::: Bereitgestellter Auszug :::
10/01 Bundes-Verfassungsgesetz (B-VG)
10/07 Verwaltungsgerichtshof
19/05 Menschenrechte

Norm

B-VG Art133 Abs4
MRK Art2
MRK Art3
VwGG §28 Abs3
VwGG §34 Abs1

Betreff

Der Verwaltungsgerichtshof hat durch die Vorsitzende Senatspräsidentin Dr. Hinterwirth sowie die Hofräte Mag. Stickler und Dr. Faber als Richter, unter Mitwirkung des Schriftführers Mag. Schara, in der Revisionssache der J O, vertreten durch Dr. Bernhard Hundegger, Rechtsanwalt in 9500 Villach, Peraustraße 33, gegen das Erkenntnis des Bundesverwaltungsgerichts vom 22. Juli 2020, I412 2227204-2/3E, betreffend Angelegenheiten nach dem AsylG 2005 und dem FPG (belangte Behörde vor dem Verwaltungsgericht: Bundesamt für Fremdenwesen und Asyl), den Beschluss gefasst:

Spruch

Die Revision wird zurückgewiesen.
::: Einträge :::
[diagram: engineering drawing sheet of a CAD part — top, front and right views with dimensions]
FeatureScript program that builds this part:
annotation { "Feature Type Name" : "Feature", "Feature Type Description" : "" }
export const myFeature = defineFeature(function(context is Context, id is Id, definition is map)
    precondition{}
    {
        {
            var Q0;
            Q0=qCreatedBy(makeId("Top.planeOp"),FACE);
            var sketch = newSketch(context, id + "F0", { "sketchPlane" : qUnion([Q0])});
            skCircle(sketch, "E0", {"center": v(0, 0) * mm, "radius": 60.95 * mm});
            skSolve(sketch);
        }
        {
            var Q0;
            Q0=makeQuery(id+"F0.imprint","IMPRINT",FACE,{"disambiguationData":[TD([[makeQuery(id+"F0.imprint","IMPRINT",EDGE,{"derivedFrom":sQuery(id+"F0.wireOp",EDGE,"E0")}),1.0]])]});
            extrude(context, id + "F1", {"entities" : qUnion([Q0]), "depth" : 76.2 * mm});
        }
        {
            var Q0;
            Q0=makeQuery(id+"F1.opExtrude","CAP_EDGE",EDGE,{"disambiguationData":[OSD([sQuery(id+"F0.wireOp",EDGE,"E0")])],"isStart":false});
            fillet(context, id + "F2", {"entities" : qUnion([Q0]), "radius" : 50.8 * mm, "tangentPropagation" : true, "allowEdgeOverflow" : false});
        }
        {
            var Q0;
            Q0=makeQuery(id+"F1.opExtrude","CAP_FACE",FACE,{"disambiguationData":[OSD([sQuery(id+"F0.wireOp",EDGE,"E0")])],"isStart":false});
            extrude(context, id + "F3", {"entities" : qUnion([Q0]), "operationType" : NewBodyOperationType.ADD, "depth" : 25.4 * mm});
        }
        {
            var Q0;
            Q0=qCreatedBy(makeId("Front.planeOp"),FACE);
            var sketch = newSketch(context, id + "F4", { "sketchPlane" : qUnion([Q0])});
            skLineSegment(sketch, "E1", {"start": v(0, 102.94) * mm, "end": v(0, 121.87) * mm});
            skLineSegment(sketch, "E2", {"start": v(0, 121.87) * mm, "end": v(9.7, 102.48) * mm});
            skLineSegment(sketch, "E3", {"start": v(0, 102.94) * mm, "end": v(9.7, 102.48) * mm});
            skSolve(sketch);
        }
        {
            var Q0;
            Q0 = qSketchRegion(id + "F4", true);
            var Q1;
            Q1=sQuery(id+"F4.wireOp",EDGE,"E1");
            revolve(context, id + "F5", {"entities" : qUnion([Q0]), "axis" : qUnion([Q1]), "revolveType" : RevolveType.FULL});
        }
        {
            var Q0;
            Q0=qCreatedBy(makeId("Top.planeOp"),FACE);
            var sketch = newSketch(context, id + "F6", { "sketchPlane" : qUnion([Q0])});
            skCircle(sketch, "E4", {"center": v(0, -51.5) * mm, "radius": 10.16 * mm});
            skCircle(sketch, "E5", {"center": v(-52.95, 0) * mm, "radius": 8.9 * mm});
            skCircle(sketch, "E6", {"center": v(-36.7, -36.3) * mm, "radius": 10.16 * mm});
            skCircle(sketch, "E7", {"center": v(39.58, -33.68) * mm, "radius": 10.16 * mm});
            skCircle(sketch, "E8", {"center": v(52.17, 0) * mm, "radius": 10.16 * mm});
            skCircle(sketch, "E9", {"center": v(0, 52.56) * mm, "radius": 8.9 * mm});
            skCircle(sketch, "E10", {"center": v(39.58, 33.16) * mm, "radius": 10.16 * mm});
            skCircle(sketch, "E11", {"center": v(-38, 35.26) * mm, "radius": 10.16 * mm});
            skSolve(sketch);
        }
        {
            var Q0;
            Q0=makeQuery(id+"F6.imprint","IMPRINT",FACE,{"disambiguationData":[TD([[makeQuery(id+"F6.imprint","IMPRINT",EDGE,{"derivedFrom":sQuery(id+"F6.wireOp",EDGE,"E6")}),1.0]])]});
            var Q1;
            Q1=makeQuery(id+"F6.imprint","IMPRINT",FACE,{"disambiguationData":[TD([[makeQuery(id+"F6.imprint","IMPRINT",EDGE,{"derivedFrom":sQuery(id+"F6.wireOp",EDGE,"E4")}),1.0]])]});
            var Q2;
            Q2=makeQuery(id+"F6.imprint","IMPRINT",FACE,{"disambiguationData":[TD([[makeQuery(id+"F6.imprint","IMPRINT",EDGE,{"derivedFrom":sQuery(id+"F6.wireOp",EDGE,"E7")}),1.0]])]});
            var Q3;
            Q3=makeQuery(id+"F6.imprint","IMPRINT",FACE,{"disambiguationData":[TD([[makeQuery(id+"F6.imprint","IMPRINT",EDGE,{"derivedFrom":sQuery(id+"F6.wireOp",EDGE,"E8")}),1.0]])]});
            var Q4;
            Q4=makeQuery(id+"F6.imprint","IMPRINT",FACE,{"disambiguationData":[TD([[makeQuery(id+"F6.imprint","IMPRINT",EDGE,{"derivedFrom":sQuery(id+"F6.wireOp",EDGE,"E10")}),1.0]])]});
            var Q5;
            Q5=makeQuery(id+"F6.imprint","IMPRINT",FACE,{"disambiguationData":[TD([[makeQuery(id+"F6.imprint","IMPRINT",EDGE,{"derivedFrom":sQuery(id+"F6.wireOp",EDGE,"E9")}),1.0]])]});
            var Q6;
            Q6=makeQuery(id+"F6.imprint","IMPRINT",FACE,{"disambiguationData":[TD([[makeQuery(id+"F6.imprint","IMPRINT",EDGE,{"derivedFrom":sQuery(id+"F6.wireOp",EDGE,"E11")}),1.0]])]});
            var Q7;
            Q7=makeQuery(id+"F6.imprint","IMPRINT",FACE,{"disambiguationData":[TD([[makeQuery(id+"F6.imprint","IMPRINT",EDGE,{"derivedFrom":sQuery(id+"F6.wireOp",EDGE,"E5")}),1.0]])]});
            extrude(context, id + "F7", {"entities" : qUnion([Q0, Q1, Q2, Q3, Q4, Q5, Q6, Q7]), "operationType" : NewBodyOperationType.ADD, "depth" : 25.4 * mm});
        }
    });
:::
### Arbeitsaufträge
[a] Beantworte anhand des Auszugs zur Revisionssache:
(i) Von welchem Datum ist das angefochtene Erkenntnis des Bundesverwaltungsgerichts?
(ii) Wer führte im Verwaltungsgerichtshof den Vorsitz?
(iii) Wie lautet der Spruch?
[b] Schreibe den Auszug zur Revisionssache im Anschluss an seinen letzten Satz weiter.

### Antworten je Aufgabe
[a]
(i) Vom 22. Juli 2020.
(ii) Die Vorsitzende Senatspräsidentin Dr. Hinterwirth.
(iii) Die Revision wird zurückgewiesen.

[b]
Begründung

1        Die in Österreich geborene Revisionswerberin, eine nigerianische Staatsangehörige, stellte am 10. Dezember 2019 einen Antrag auf internationalen Schutz. Begründend brachte sie vor, ihre Fluchtgründe seien dieselben wie jene ihrer Mutter und ihrer Halbschwester. Sie habe aber keine Fluchtgründe bezüglich Nigeria, da sie in Österreich geboren worden sei und daher „dort nicht verfolgt wurde“. Der Aufenthaltsort des Vaters sei nicht bekannt. Eine Rückkehr nach Nigeria sei für eine alleinstehende Mutter mit zwei Kindern „unvorstellbar“.

2        Mit Bescheid vom 22. Juni 2020 wies das Bundesamt für Fremdenwesen und Asyl den Antrag der Revisionswerberin ab, erteilte ihr keinen Aufenthaltstitel aus berücksichtigungswürdigen Gründen, erließ gegen sie eine Rückkehrentscheidung, stellte fest, dass ihre Abschiebung nach Nigeria zulässig sei, und setzte eine Frist für die freiwillige Ausreise fest.

3        Mit dem angefochtenen Erkenntnis wies das Bundesverwaltungsgericht (BVwG) die dagegen erhobene Beschwerde ohne Durchführung einer Verhandlung als unbegründet ab und sprach aus, dass die Revision gemäß Art. 133 Abs. 4 B-VG nicht zulässig sei.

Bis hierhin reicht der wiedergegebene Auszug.